__LISTED RECORDS__:

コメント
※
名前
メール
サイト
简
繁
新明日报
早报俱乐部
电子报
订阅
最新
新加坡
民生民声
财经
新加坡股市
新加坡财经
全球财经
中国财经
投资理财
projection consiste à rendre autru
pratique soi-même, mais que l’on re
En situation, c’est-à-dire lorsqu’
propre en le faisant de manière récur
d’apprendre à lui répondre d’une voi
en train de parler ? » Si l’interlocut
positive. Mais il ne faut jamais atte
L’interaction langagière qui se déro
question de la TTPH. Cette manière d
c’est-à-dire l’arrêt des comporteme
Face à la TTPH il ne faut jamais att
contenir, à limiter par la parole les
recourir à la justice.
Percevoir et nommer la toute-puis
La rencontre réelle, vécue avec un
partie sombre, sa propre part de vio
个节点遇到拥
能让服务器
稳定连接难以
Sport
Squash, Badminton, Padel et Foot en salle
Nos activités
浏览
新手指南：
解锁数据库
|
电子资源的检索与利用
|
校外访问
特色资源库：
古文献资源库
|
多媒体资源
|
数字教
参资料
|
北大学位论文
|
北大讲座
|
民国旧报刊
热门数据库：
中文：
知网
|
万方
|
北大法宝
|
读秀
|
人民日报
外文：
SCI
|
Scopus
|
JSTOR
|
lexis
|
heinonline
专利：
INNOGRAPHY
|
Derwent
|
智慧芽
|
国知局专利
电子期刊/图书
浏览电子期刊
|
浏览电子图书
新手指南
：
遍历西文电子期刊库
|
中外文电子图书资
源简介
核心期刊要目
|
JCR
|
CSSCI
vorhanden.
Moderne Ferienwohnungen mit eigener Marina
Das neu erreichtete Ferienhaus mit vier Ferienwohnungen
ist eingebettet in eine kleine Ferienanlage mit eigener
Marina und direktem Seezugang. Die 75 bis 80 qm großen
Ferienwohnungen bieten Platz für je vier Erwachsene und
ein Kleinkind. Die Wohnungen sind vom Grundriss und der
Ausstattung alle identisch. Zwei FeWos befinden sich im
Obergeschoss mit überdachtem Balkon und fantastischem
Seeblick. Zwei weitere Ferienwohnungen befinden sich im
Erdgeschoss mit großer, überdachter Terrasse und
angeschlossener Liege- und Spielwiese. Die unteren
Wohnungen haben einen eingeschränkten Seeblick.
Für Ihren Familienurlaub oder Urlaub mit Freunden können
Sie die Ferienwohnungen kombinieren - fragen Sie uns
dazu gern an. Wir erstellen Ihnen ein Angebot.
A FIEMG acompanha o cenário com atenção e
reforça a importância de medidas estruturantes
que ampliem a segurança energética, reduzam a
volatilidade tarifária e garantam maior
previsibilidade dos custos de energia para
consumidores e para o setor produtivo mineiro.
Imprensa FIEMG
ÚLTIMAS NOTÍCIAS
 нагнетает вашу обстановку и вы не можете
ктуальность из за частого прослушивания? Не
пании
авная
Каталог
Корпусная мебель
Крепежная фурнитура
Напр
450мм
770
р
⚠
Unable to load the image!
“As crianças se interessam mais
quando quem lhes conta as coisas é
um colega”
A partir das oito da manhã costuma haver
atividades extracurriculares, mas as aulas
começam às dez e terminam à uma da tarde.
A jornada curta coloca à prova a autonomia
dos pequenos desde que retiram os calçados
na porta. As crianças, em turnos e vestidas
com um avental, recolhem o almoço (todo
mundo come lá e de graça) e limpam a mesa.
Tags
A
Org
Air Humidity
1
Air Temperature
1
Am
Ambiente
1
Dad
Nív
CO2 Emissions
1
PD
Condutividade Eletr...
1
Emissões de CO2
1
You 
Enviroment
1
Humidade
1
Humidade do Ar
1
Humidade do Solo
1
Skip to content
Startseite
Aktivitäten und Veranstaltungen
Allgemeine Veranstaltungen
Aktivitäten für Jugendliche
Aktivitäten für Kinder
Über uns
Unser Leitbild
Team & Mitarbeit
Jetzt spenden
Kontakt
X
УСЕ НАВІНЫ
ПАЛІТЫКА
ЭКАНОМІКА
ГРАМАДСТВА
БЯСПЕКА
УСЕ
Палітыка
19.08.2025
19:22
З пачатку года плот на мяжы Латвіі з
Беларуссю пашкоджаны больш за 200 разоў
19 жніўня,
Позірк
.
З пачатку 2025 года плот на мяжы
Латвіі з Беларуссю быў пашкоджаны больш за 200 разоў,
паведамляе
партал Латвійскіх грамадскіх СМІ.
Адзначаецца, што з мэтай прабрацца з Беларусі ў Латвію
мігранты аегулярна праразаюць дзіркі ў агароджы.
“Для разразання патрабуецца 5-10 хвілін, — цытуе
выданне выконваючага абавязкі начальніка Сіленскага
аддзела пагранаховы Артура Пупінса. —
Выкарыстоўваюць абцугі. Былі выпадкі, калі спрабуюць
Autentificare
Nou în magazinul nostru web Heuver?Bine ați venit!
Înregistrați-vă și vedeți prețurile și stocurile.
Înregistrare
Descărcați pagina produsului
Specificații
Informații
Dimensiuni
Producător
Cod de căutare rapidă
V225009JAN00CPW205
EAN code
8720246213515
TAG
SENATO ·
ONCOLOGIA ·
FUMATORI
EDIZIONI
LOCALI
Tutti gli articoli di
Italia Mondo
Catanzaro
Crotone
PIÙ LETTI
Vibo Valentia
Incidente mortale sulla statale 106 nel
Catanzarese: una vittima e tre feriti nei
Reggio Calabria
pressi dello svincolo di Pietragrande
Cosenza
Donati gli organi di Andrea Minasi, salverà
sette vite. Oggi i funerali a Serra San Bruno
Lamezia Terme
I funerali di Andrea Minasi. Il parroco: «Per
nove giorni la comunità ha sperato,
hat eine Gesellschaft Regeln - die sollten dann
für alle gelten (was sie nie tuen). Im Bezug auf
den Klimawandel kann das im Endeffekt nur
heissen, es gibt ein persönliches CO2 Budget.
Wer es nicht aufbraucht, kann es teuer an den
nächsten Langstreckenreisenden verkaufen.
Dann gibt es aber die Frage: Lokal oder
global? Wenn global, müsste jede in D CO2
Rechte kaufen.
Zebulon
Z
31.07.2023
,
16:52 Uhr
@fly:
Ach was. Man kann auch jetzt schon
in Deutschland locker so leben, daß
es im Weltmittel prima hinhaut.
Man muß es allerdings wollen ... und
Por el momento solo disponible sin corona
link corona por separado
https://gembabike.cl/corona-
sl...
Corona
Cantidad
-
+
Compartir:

__WHAT THE TASK ASKS__:
Determine the number of lines above that include the word "sich"; the reply is that number only.

__PROBLEM SOLUTION__:
2